Some people are fuckers (clipped from the Toronto Sun):

Friday, March 8, 2002 Her? Poor? That’s rich Torontonians give from the heart to panhandler

By MIKE STROBEL, Toronto Sun

Down the alley we scurry. The Shaky Lady is moving like a cat now, her little pull-cart bouncing behind.

She glances back, spots me as I deke behind a garbage bin in the gloom.

For a second our eyes lock. Hers are clear and wary.

Her two bodyguards. Where are they?

She darts round a corner. I hear a car door slam.

Now I’m running, panting. Gawd, I think, I can’t keep up with a bag lady. She’s at least 65.

I lurch around the corner.

Into the glare of headlights …

Hours earlier, Yonge and Bloor:

Man, the Shaky Lady is a pitiful sight.

She sits on the northwest corner. Her head and hands shake grotesquely, constantly.

She wears a shabby red jacket. Her hair is grey and scraggly under a faded purple kerchief.

A garbage bag covers her legs. People throw money on it.

Lots of people. Sometimes they line up.

“She got here about 11,” says Const. Paul Stone, 50, on traffic duty at a construction site. “She started shaking as soon as she sat down. She’s just rakin' it in now.”

In our spy nest at Harvey’s across the street, photographer Alex Urosevic and I do some figuring.

Thirty people in 15 minutes, Alex counts. Fifty in the time it takes me to eat a veggie burger and sip a coffee.

So, be very conservative and say 50 kind strangers an hour, a toonie each, five hours a day, five days a week.

That’s $2,500 a week. Net. I mean, what’s the overhead? How much do blue thermal pants and a garbage bag cost?

BURLY COMPANIONS

Above the Shaky Lady’s roost rises a CIBC tower. How many of those bankers take home that kind of dough?

I wander over to get a closer look. Several people in the area have told me she usually has two burly men keeping watch over her. Some think they’re her sons.

If they’re around, I can’t spot them in the throngs.

“Please help me. I’m sick and poor. I will pray for you,” says the cardboard sign around her neck.

I toss in a toonie. She gives me a toothless grin and croaks. The shaking is remarkable. How could you say no?

Shopkeepers and security staff say she has haunted Bloor between Yonge and Bay for at least a year.

“I was struck by her wretched appearance,” says Agnes McKenna, 74, who lives nearby. “I wondered, how could anybody be so heartless as to dump her on the street?

“A couple of weeks ago, coming home from a meeting, I see this woman suddenly get up, spry as a chicken. Her face becomes alive, she packs up her buggy and off she goes.

“Makes you feel like a fool, to be taken like that.”

Toronto Police Const. Andrew Hassall once saw a woman so torn up about the Shaky Lady she bought her a $200 coat at The Bay. The beggar croaked her thanks, waited for the woman to leave, then threw out the coat. Hassall couldn’t persuade the kind woman she’d been had.

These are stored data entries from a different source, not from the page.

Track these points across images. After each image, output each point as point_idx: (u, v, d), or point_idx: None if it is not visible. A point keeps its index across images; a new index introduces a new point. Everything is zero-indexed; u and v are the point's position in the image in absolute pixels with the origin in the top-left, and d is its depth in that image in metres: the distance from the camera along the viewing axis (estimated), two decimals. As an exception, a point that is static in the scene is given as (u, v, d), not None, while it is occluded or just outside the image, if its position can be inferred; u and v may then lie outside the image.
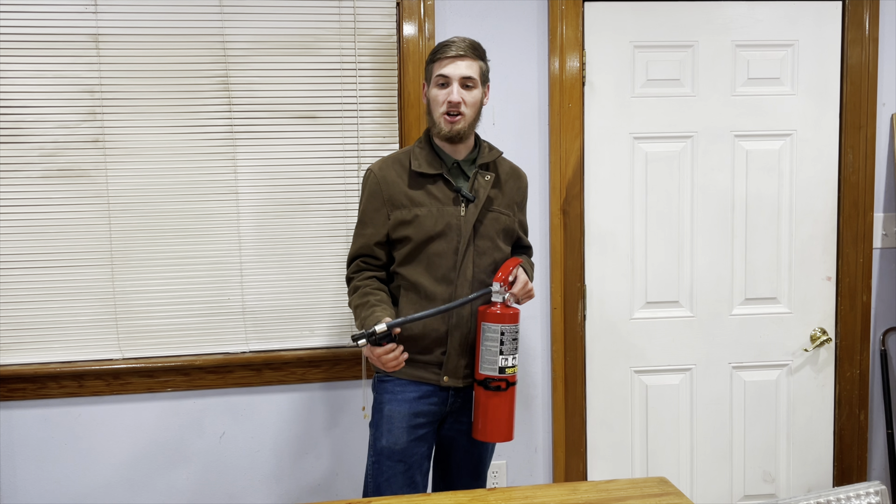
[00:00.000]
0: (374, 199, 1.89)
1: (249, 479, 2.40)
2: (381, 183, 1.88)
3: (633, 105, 2.45)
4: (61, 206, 2.24)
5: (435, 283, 1.85)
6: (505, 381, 1.78)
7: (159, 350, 2.32)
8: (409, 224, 1.85)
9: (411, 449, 1.86)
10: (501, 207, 1.93)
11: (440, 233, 1.85)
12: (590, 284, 2.49)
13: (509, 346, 1.78)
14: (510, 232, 1.96)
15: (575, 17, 2.39)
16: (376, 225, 1.89)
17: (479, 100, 1.88)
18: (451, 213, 1.86)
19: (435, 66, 1.86)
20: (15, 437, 2.30)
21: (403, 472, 1.86)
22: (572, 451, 2.51)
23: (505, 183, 1.96)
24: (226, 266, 2.32)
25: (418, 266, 1.87)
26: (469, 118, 1.86)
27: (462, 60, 1.84)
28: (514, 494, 1.64)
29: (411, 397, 1.87)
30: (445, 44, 1.86)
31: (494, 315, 1.77)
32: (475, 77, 1.86)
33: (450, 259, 1.85)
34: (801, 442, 2.61)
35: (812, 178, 2.52)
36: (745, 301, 2.55)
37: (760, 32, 2.47)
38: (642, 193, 2.49)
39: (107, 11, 2.21)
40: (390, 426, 1.87)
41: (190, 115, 2.27)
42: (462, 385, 1.89)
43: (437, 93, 1.85)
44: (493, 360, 1.77)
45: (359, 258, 1.92)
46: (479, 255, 1.88)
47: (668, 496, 1.61)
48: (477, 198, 1.87)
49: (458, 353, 1.87)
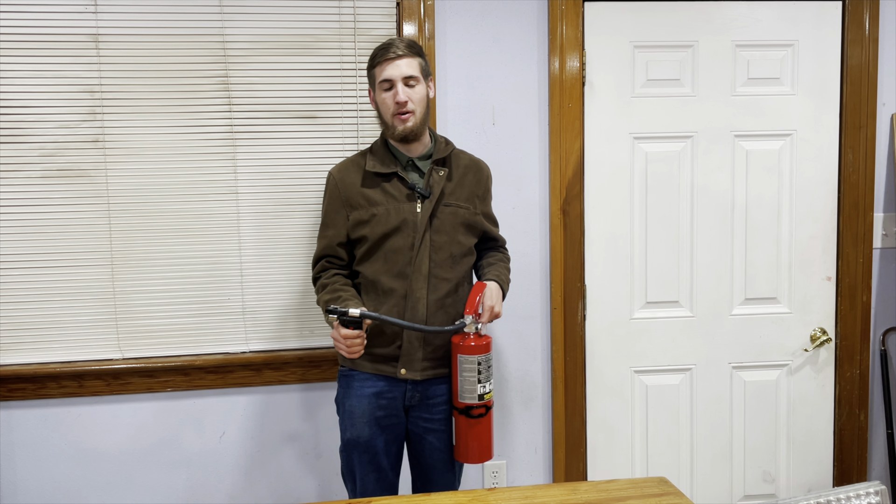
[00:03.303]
0: (334, 202, 1.96)
1: (249, 479, 2.40)
2: (340, 185, 1.95)
3: (633, 105, 2.45)
4: (61, 206, 2.24)
5: (392, 279, 1.90)
6: (485, 406, 1.84)
7: (159, 350, 2.32)
8: (366, 223, 1.91)
9: (374, 440, 1.94)
10: (460, 201, 1.96)
11: (395, 229, 1.90)
12: (590, 284, 2.49)
13: (486, 374, 1.83)
14: (472, 225, 1.99)
15: (575, 17, 2.39)
16: (337, 226, 1.96)
17: (425, 95, 1.92)
18: (407, 209, 1.91)
19: (376, 71, 1.90)
20: (15, 437, 2.30)
21: (369, 461, 1.95)
22: (572, 451, 2.51)
23: (463, 176, 1.99)
24: (226, 266, 2.32)
25: (376, 262, 1.92)
26: (419, 115, 1.90)
27: (401, 60, 1.87)
28: (514, 494, 1.64)
29: (369, 393, 1.94)
30: (382, 47, 1.90)
31: (470, 348, 1.82)
32: (417, 74, 1.89)
33: (406, 255, 1.90)
34: (801, 442, 2.61)
35: (812, 179, 2.52)
36: (745, 301, 2.55)
37: (760, 32, 2.47)
38: (642, 193, 2.49)
39: (107, 11, 2.21)
40: (353, 421, 1.95)
41: (190, 115, 2.27)
42: (420, 378, 1.93)
43: (385, 96, 1.90)
44: (473, 389, 1.82)
45: (323, 258, 1.99)
46: (436, 251, 1.91)
47: (668, 496, 1.61)
48: (431, 193, 1.91)
49: (414, 346, 1.91)
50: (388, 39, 1.92)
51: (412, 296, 1.89)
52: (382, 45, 1.91)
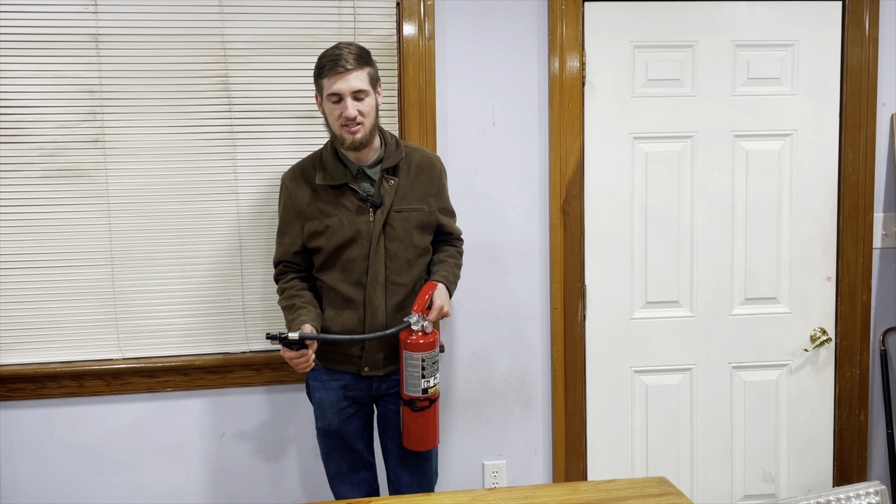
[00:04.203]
0: (288, 212, 1.99)
1: (249, 479, 2.40)
2: (293, 196, 1.97)
3: (633, 105, 2.45)
4: (61, 206, 2.24)
5: (350, 288, 1.93)
6: (428, 399, 1.89)
7: (159, 350, 2.32)
8: (321, 234, 1.93)
9: (344, 427, 2.00)
10: (412, 204, 1.96)
11: (350, 240, 1.92)
12: (590, 284, 2.49)
13: (430, 370, 1.88)
14: (427, 225, 2.00)
15: (575, 17, 2.39)
16: (292, 235, 1.98)
17: (374, 104, 1.90)
18: (361, 220, 1.92)
19: (324, 82, 1.85)
20: (15, 437, 2.29)
21: (341, 445, 2.02)
22: (572, 451, 2.51)
23: (416, 177, 1.98)
24: (226, 266, 2.32)
25: (334, 272, 1.95)
26: (368, 125, 1.88)
27: (350, 74, 1.83)
28: (514, 494, 1.64)
29: (336, 385, 1.99)
30: (332, 58, 1.83)
31: (415, 345, 1.86)
32: (366, 88, 1.86)
33: (361, 264, 1.92)
34: (801, 442, 2.61)
35: (812, 178, 2.52)
36: (745, 301, 2.55)
37: (760, 32, 2.47)
38: (642, 193, 2.49)
39: (107, 11, 2.21)
40: (322, 411, 2.01)
41: (190, 115, 2.27)
42: (383, 374, 1.99)
43: (332, 107, 1.86)
44: (417, 384, 1.87)
45: (281, 263, 2.02)
46: (391, 258, 1.93)
47: (668, 496, 1.61)
48: (383, 203, 1.91)
49: (375, 348, 1.97)
50: (337, 47, 1.85)
51: (371, 304, 1.93)
52: (331, 54, 1.84)
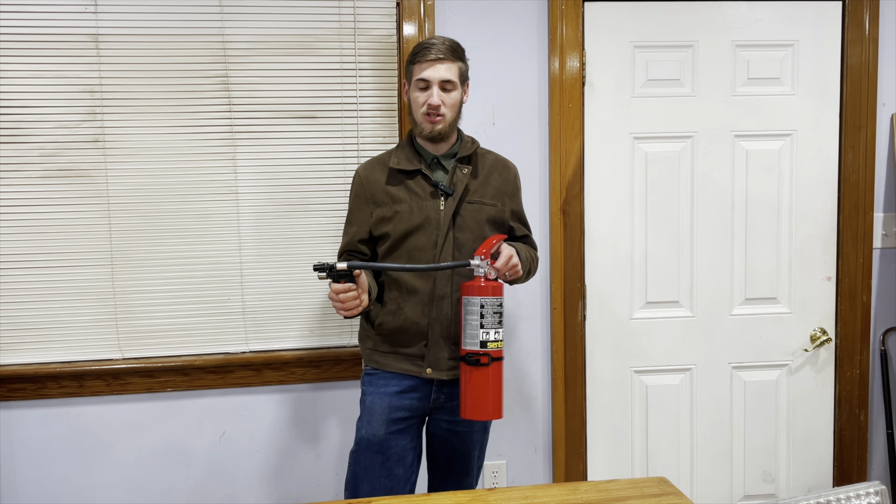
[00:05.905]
0: (359, 199, 1.96)
1: (249, 479, 2.40)
2: (365, 182, 1.95)
3: (633, 105, 2.45)
4: (61, 206, 2.24)
5: (415, 277, 1.89)
6: (487, 354, 1.75)
7: (159, 350, 2.32)
8: (389, 220, 1.90)
9: (390, 441, 1.89)
10: (485, 198, 1.94)
11: (418, 226, 1.88)
12: (590, 284, 2.49)
13: (490, 320, 1.76)
14: (499, 222, 1.97)
15: (575, 17, 2.39)
16: (360, 223, 1.95)
17: (459, 100, 1.92)
18: (431, 206, 1.89)
19: (415, 68, 1.89)
20: (15, 437, 2.30)
21: (381, 464, 1.88)
22: (572, 451, 2.51)
23: (489, 174, 1.97)
24: (226, 266, 2.32)
25: (399, 260, 1.90)
26: (449, 119, 1.89)
27: (441, 63, 1.86)
28: (514, 494, 1.64)
29: (393, 391, 1.91)
30: (425, 46, 1.87)
31: (473, 288, 1.77)
32: (454, 80, 1.88)
33: (429, 253, 1.88)
34: (801, 442, 2.61)
35: (812, 178, 2.52)
36: (745, 301, 2.55)
37: (760, 32, 2.47)
38: (642, 193, 2.49)
39: (107, 11, 2.21)
40: (370, 417, 1.91)
41: (190, 115, 2.27)
42: (447, 378, 1.91)
43: (418, 95, 1.88)
44: (475, 335, 1.75)
45: (346, 253, 1.99)
46: (459, 248, 1.90)
47: (668, 496, 1.61)
48: (455, 190, 1.90)
49: (439, 345, 1.89)
50: (433, 38, 1.89)
51: (436, 294, 1.88)
52: (426, 43, 1.87)
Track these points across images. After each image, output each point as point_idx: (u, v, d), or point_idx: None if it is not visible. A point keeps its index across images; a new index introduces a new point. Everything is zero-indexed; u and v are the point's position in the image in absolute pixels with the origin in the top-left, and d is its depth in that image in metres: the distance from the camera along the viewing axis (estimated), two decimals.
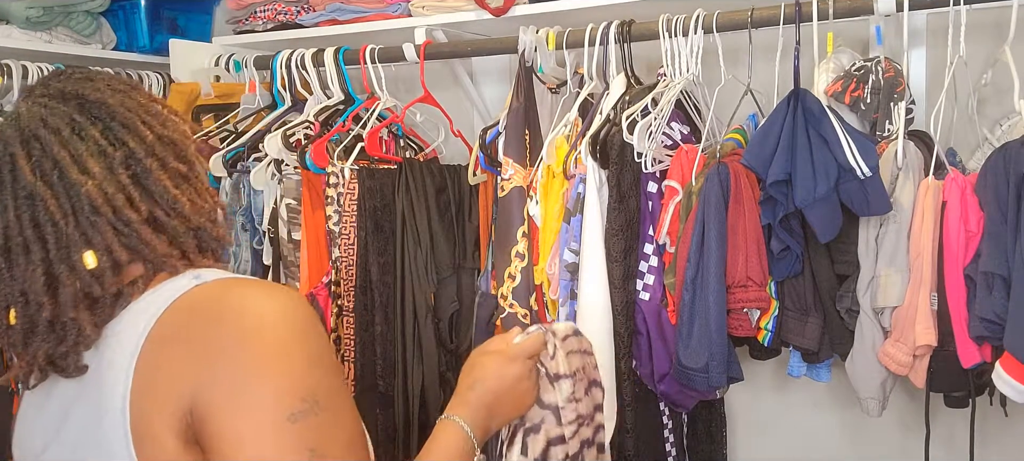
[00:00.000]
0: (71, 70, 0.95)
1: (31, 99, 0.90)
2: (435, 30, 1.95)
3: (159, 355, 0.82)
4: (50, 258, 0.85)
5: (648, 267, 1.58)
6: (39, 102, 0.89)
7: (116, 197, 0.87)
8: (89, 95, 0.90)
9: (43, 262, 0.85)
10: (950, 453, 1.84)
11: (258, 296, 0.85)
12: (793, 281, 1.55)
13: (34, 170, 0.86)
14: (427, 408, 1.80)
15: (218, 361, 0.80)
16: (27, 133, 0.87)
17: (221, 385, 0.80)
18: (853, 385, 1.54)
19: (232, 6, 2.24)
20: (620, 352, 1.58)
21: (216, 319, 0.83)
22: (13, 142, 0.87)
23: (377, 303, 1.82)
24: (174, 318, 0.84)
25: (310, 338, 0.85)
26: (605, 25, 1.69)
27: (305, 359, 0.83)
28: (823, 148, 1.41)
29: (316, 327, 0.86)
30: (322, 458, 0.81)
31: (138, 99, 0.94)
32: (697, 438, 1.83)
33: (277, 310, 0.84)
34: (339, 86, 1.98)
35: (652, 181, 1.59)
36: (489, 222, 1.80)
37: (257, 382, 0.80)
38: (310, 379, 0.82)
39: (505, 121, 1.72)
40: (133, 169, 0.89)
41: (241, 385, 0.80)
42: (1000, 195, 1.33)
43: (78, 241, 0.86)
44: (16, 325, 0.87)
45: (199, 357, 0.81)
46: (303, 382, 0.81)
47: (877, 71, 1.53)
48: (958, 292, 1.40)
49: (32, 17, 2.04)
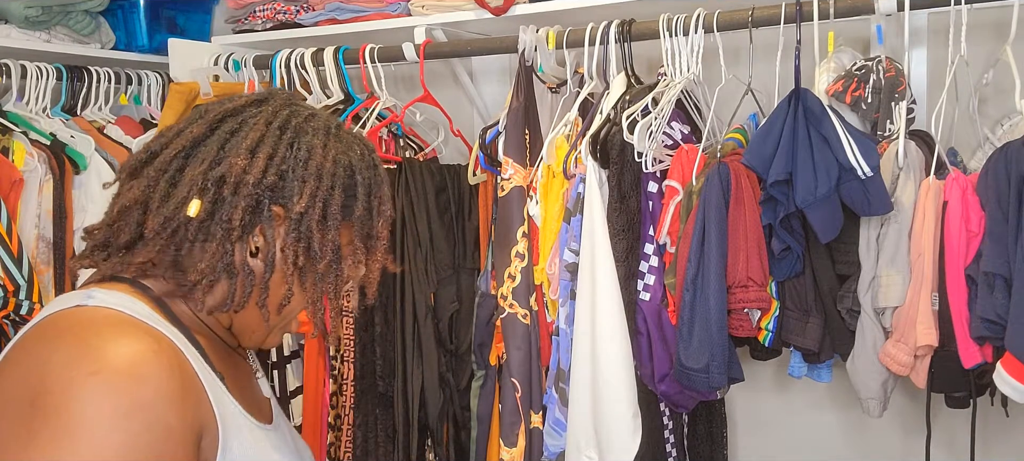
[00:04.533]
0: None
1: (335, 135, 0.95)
2: (435, 29, 1.94)
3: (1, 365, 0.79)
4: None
5: (648, 267, 1.58)
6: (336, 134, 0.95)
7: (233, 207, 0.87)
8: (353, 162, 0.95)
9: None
10: (951, 454, 1.84)
11: (85, 350, 0.76)
12: (794, 281, 1.55)
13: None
14: (427, 408, 1.79)
15: (8, 408, 0.74)
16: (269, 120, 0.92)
17: (5, 441, 0.72)
18: (854, 385, 1.53)
19: (231, 5, 2.23)
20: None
21: (40, 357, 0.76)
22: (260, 116, 0.92)
23: (377, 303, 1.81)
24: (32, 332, 0.80)
25: (113, 423, 0.72)
26: (605, 24, 1.68)
27: (94, 445, 0.71)
28: (824, 148, 1.41)
29: (128, 402, 0.73)
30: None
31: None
32: (697, 438, 1.83)
33: (85, 374, 0.73)
34: (338, 86, 1.98)
35: (652, 181, 1.59)
36: (489, 222, 1.80)
37: (37, 454, 0.71)
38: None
39: (505, 121, 1.72)
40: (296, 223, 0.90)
41: (21, 449, 0.71)
42: (1001, 195, 1.33)
43: (191, 191, 0.87)
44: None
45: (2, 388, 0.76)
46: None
47: (878, 71, 1.53)
48: (959, 292, 1.39)
49: (31, 16, 2.04)
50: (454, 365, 1.85)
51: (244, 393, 0.94)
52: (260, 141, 0.89)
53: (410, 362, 1.80)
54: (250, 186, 0.87)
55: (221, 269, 0.88)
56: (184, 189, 0.87)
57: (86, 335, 0.78)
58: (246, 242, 0.89)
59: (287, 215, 0.89)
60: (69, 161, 1.91)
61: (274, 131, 0.91)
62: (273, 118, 0.92)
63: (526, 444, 1.68)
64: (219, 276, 0.88)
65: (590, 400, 1.55)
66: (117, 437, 0.72)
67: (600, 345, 1.53)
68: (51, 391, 0.73)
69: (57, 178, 1.86)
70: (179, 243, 0.87)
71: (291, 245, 0.90)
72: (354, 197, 0.94)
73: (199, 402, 0.81)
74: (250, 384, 1.01)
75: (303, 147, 0.91)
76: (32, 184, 1.83)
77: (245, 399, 0.93)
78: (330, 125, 0.96)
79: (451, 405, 1.84)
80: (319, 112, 0.98)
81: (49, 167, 1.86)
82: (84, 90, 2.15)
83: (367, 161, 0.96)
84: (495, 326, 1.72)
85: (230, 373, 0.92)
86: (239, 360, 1.00)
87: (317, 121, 0.95)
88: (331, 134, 0.94)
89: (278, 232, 0.90)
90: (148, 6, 2.30)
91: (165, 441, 0.74)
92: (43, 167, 1.85)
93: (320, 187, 0.90)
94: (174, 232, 0.86)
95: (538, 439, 1.67)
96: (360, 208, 0.94)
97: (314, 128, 0.93)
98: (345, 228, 0.94)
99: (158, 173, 0.88)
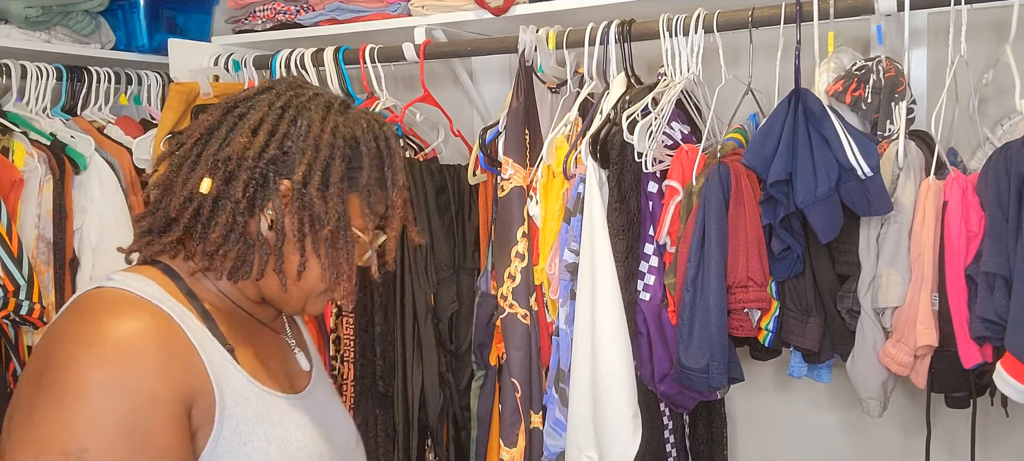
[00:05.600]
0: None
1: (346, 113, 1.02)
2: (435, 29, 1.94)
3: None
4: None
5: (648, 267, 1.58)
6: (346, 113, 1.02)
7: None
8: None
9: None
10: (951, 454, 1.84)
11: (88, 327, 0.87)
12: (794, 281, 1.55)
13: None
14: (427, 408, 1.79)
15: (27, 375, 0.87)
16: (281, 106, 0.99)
17: (21, 404, 0.85)
18: (854, 385, 1.54)
19: (231, 5, 2.23)
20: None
21: (55, 332, 0.89)
22: (271, 106, 0.99)
23: (377, 303, 1.81)
24: (62, 312, 0.93)
25: (100, 389, 0.83)
26: (605, 24, 1.68)
27: (83, 410, 0.82)
28: (824, 148, 1.41)
29: (116, 372, 0.84)
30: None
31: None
32: (698, 439, 1.83)
33: (82, 346, 0.84)
34: (339, 86, 1.98)
35: (652, 181, 1.59)
36: (489, 222, 1.80)
37: (39, 416, 0.82)
38: (83, 434, 0.81)
39: (505, 121, 1.72)
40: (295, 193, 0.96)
41: (28, 411, 0.83)
42: (1001, 195, 1.33)
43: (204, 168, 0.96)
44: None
45: (31, 362, 0.89)
46: (78, 432, 0.81)
47: (878, 71, 1.53)
48: (959, 292, 1.39)
49: (31, 17, 2.04)
50: (454, 365, 1.85)
51: (269, 363, 1.03)
52: (262, 120, 0.97)
53: (410, 362, 1.80)
54: (250, 161, 0.94)
55: (234, 240, 0.95)
56: (201, 171, 0.96)
57: (91, 314, 0.89)
58: (259, 215, 0.96)
59: (293, 186, 0.96)
60: (69, 161, 1.91)
61: (276, 110, 0.98)
62: (276, 99, 1.00)
63: (526, 444, 1.68)
64: (233, 247, 0.95)
65: (590, 400, 1.55)
66: (104, 402, 0.82)
67: (600, 345, 1.53)
68: (54, 364, 0.84)
69: (57, 178, 1.86)
70: (198, 220, 0.95)
71: (296, 213, 0.96)
72: (359, 167, 0.99)
73: (191, 372, 0.89)
74: (279, 356, 1.08)
75: (303, 122, 0.98)
76: (32, 184, 1.83)
77: (267, 370, 1.01)
78: (333, 102, 1.01)
79: (451, 405, 1.84)
80: (325, 93, 1.03)
81: (49, 167, 1.85)
82: (84, 90, 2.15)
83: (375, 132, 1.01)
84: (495, 326, 1.72)
85: (249, 346, 1.00)
86: (270, 335, 1.08)
87: (319, 100, 1.01)
88: (333, 110, 1.00)
89: (285, 202, 0.96)
90: (148, 6, 2.30)
91: (148, 406, 0.84)
92: (43, 167, 1.85)
93: (318, 156, 0.96)
94: (195, 211, 0.95)
95: (538, 439, 1.67)
96: (367, 177, 0.99)
97: (315, 105, 1.00)
98: (353, 197, 0.99)
99: (181, 159, 0.98)
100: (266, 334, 1.07)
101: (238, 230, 0.95)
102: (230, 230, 0.95)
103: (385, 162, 1.02)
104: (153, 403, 0.84)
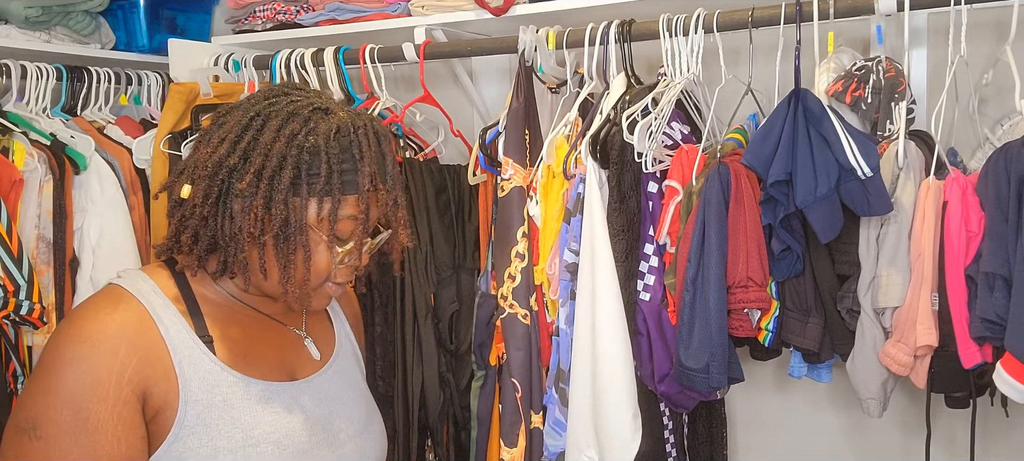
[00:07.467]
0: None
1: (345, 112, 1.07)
2: (435, 30, 1.94)
3: None
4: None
5: (648, 267, 1.58)
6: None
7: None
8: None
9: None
10: (951, 454, 1.84)
11: (73, 313, 1.02)
12: (794, 281, 1.55)
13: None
14: (427, 408, 1.80)
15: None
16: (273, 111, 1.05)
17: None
18: (854, 386, 1.53)
19: (231, 6, 2.23)
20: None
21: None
22: (269, 110, 1.05)
23: (377, 303, 1.81)
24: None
25: (59, 366, 0.95)
26: (605, 25, 1.68)
27: (41, 384, 0.95)
28: (824, 148, 1.41)
29: (74, 353, 0.96)
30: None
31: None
32: (697, 439, 1.83)
33: (61, 329, 1.00)
34: (339, 86, 1.97)
35: (652, 181, 1.59)
36: (489, 222, 1.80)
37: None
38: (36, 405, 0.95)
39: (505, 121, 1.72)
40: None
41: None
42: (1001, 195, 1.33)
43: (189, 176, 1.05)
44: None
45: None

The Shaky Lady is “the prima donna of this sort of thing,” says Hassall. “She’s been a thorn in our sides for years.”

But the cops are stuck. Panhandling is legal.

Down Bloor, I catch up to two of her benefactors. Judy Gerich, 53, an Edmonton teacher and sister Debbie Galloway, 46, a daycare operator, gave the Shaky Lady $30.

Then they brought her coffee and chicken fingers.

“I couldn’t believe how she looked,” says Debbie. “It rips your heart out.”

For a while, I hide by the construction site behind the Shaky Lady. They are laying fibre-optic cable.

HIDES HER STASH

I can see each person approach the woman.

I see horror, pity. I see $10 bills, a few 20s. She tucks them under the bag. I think our income estimate is low.

At 4:30 p.m. she gets up, chucks the sisters' chicken fingers in the garbage and heads west on Bloor. There is no shaking. She moves faster and faster.

Into the alley …

… I round the corner. A car, a Chevy Lumina, speeds in reverse.

A man drives, another sits in the back. The Shaky Lady, kerchief off, crouches in the passenger seat.

Caught without cover, I give chase. I can’t read the plate. Alex is an alley away, trying to cut them off.

But the Lumina pulls out on Balmuto St., by the Uptown Theatre, then west on Bloor.

By the time I hail a cab and yell “follow that Lumina,” it’s gone. Who knows where?

But I’m guessing it’s not to a shelter for the homeless.